- TRECHO DO TEXTO

====

Garantia de cinco anos na empreitada: o art. 618 do Código Civil
Uma construção que apresenta rachaduras, infiltrações graves ou falhas na estrutura pouco tempo depois de pronta coloca o dono da obra diante de um prejuízo pesado. O art. 618 do Código Civil oferece uma proteção específica para esses casos ao fixar uma garantia legal contra o empreiteiro. Mas a garantia vem acompanhada de um prazo curto para agir depois que o problema aparece. Confundir o período de garantia com o prazo para processar é um erro que pode custar o direito. Vale separar bem as duas coisas.
Cinco anos de responsabilidade pela solidez e segurança
O art. 618 determina que, nas empreitadas de edifícios ou de outras construções consideráveis, o empreiteiro de materiais e execução responde, durante o prazo irredutível de cinco anos, pela solidez e segurança do trabalho, tanto em razão dos materiais quanto do solo.

====

- EXERCÍCIOS
1) No texto sobre a garantia na empreitada, por quanto tempo o empreiteiro responde pela solidez e segurança do trabalho?
2) Dê continuidade ao texto sobre a garantia na empreitada a partir da última frase.

- AMOSTRA DOS DADOS
====

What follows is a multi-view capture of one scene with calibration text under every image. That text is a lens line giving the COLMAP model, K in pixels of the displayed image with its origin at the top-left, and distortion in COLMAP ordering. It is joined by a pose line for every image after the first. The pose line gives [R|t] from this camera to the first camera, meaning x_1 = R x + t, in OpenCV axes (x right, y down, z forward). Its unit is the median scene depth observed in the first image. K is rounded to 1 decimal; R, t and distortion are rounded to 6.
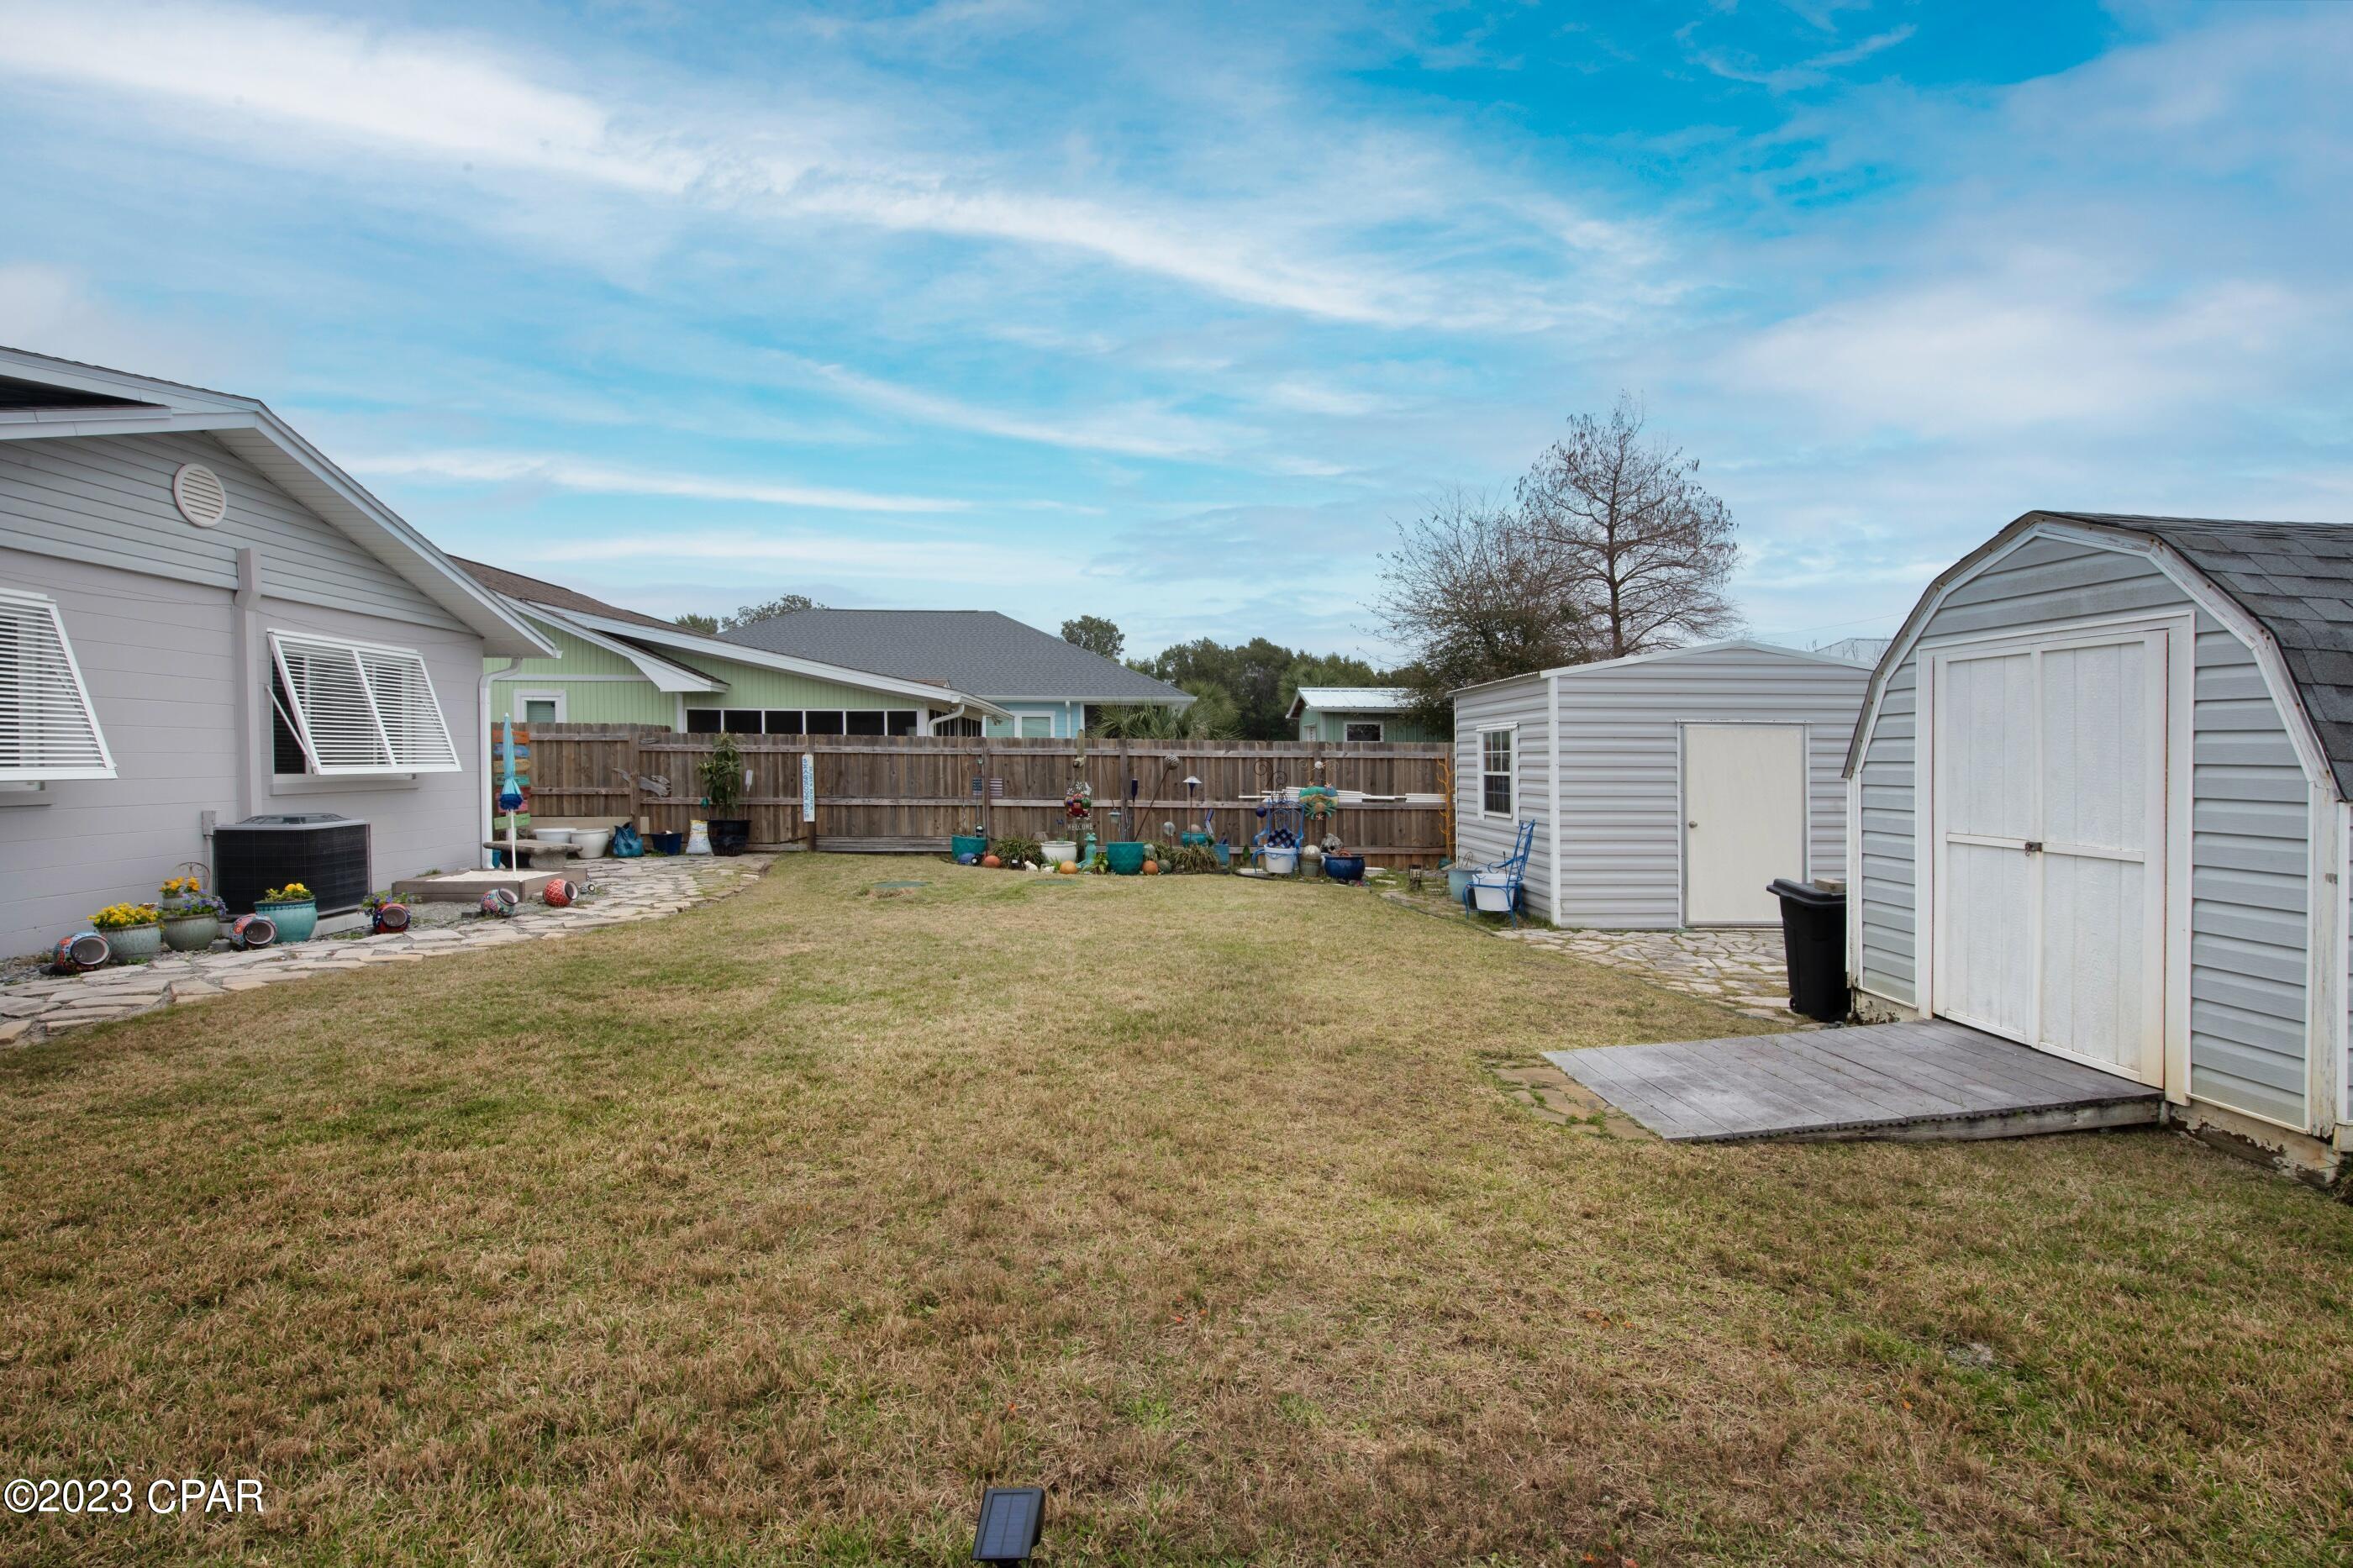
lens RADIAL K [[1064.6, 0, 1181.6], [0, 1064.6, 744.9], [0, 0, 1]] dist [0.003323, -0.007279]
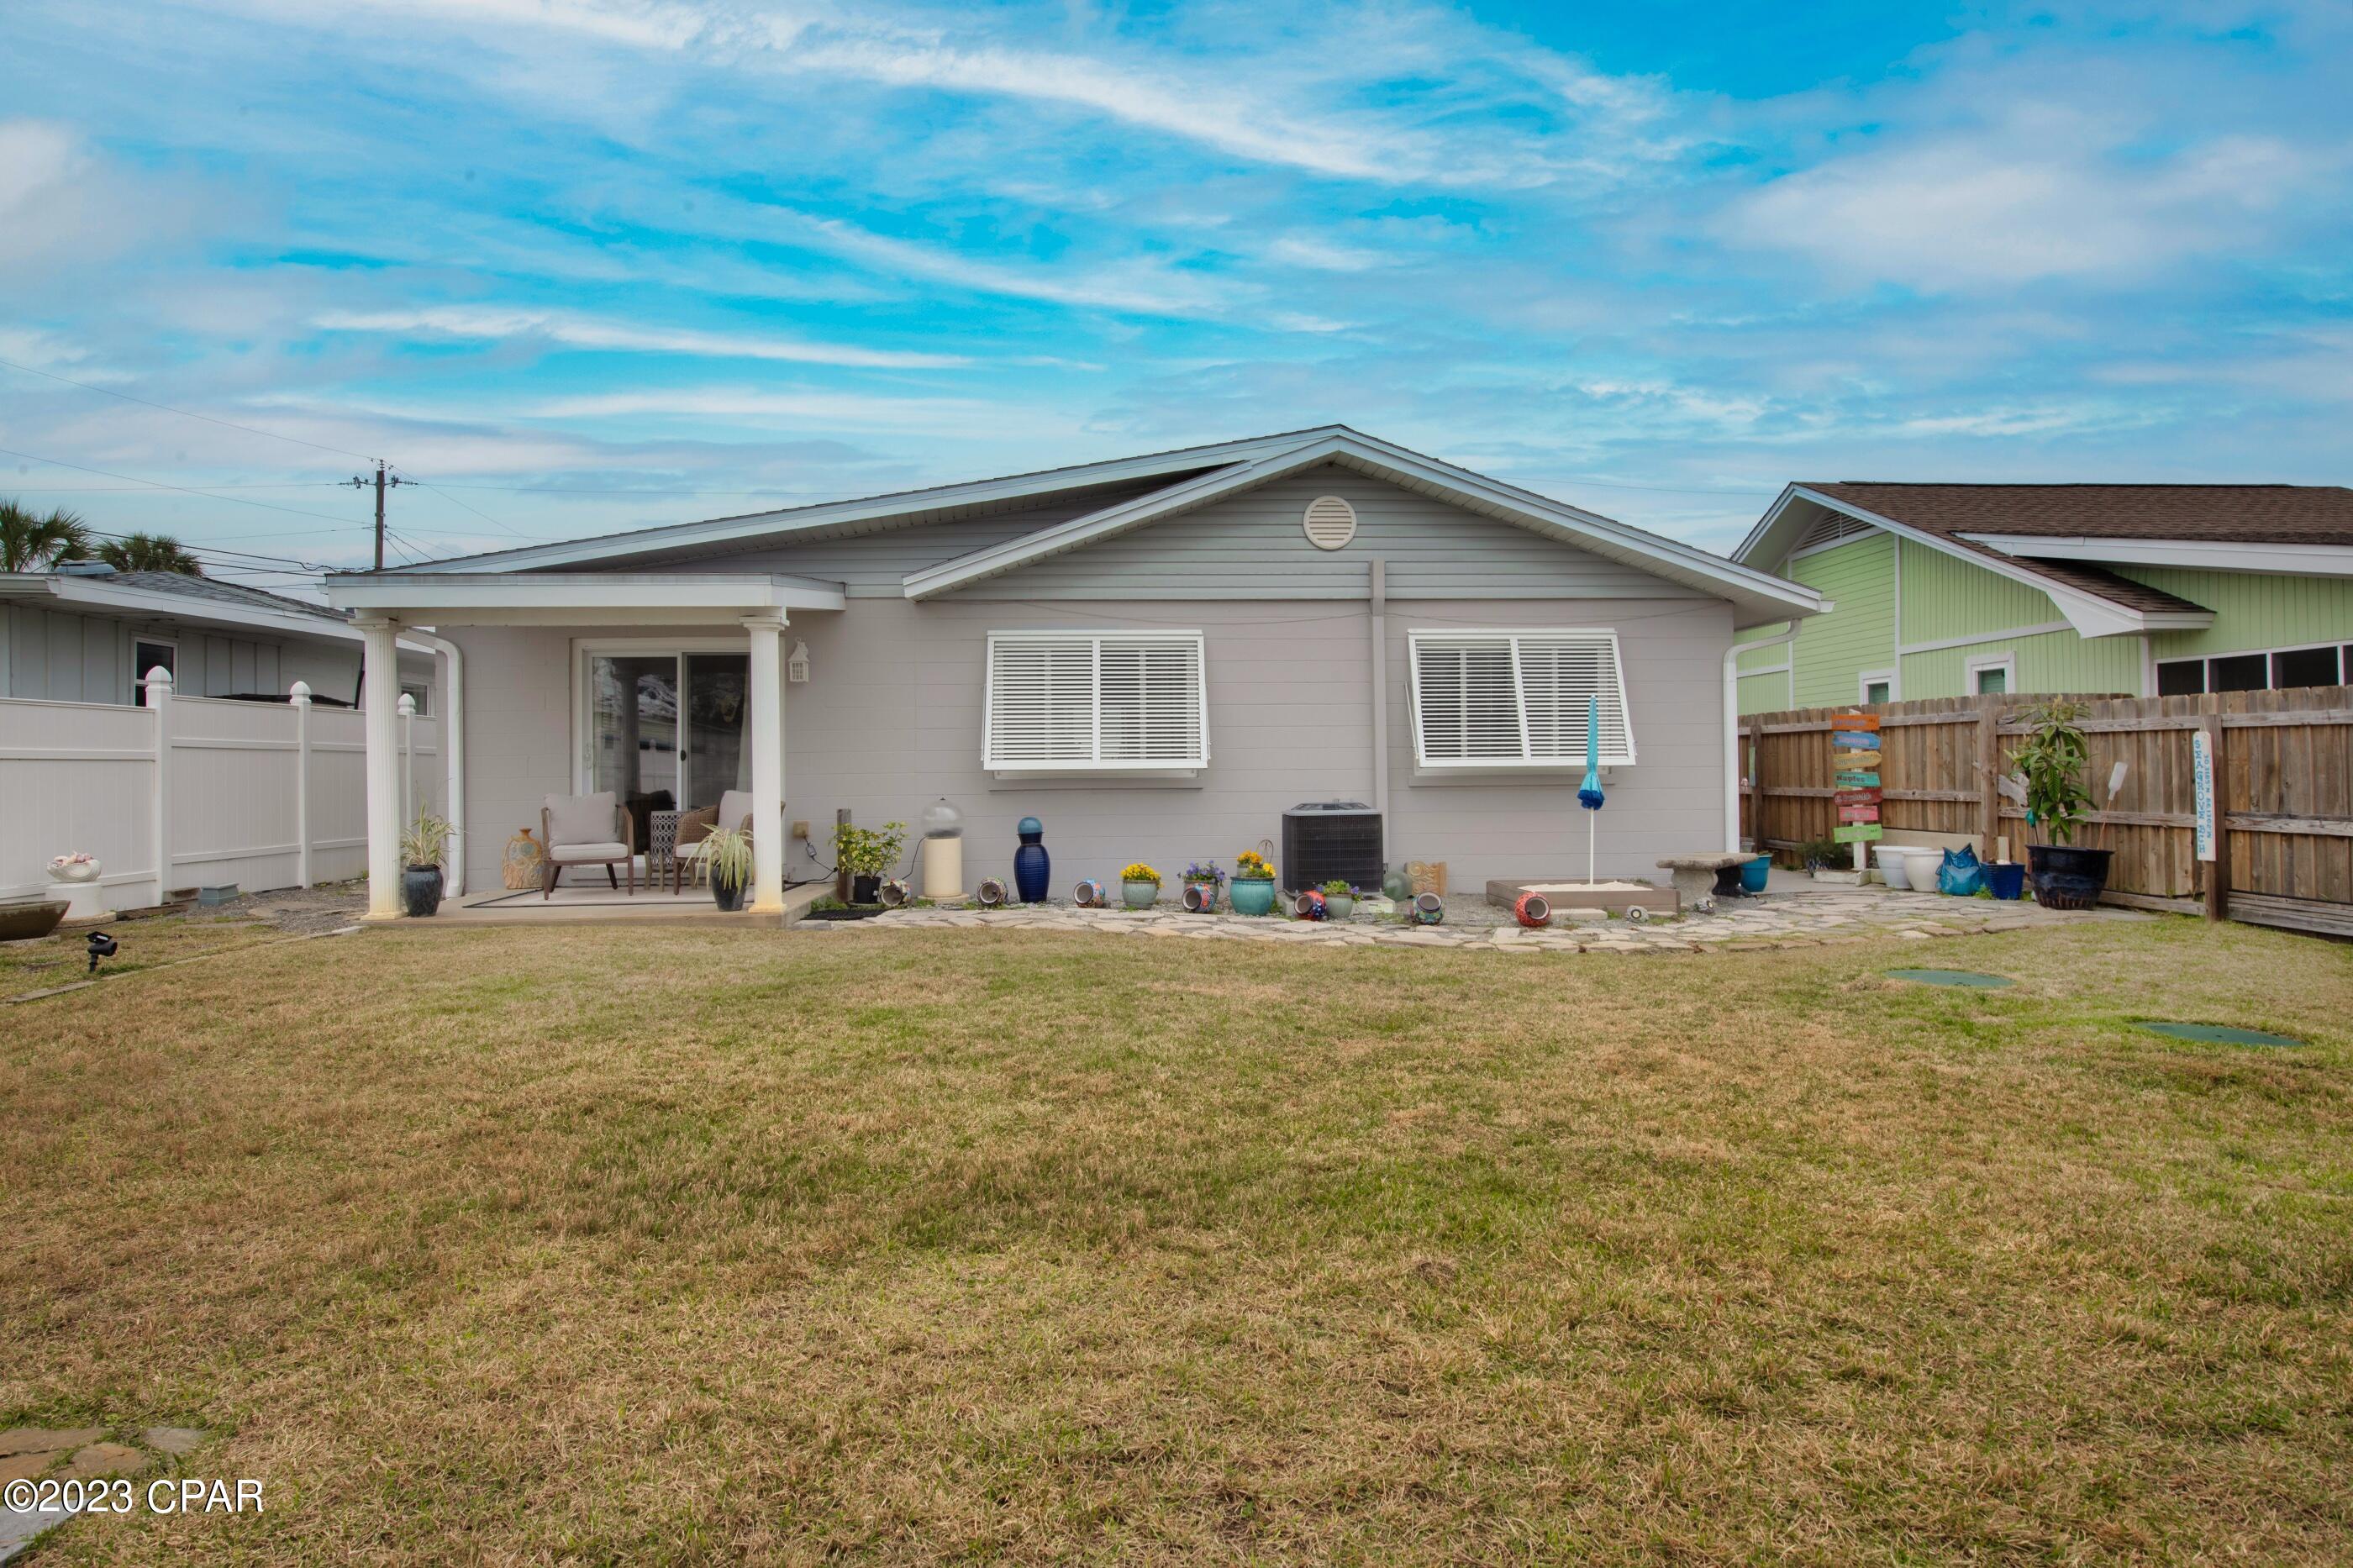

====

- RESPOSTAS POR EXERCÍCIO
1) Durante o prazo irredutível de cinco anos.

2)
Esse prazo de cinco anos é uma garantia legal: não pode ser reduzido por contrato. Ele cobre os defeitos que comprometem a estrutura e a segurança da obra, e não meros acabamentos, protegendo o dono contra falhas graves que se revelam depois da entrega.
O prazo de 180 dias do parágrafo único para agir
A garantia de cinco anos não significa cinco anos para processar a qualquer momento. O parágrafo único do art. 618 impõe que o dono da obra proponha a ação contra o empreiteiro nos cento e oitenta dias seguintes ao aparecimento do vício ou defeito, sob pena de decadência.
Ou seja, o defeito precisa surgir dentro dos cinco anos de garantia, e a ação relativa à solidez e segurança deve ser ajuizada em até cento e oitenta dias do momento em que o problema se manifesta. Perder esse prazo pode extinguir o direito de reclamar por essa via.
A pretensão de reparação civil e o art. 206
Além da garantia específica, o dono da obra pode ter pretensão de reparação pelos danos sofridos. Para essa pretensão, incide a prescrição geral do art. 206, § 3º, que fixa em três anos o prazo para pleitear a reparação civil.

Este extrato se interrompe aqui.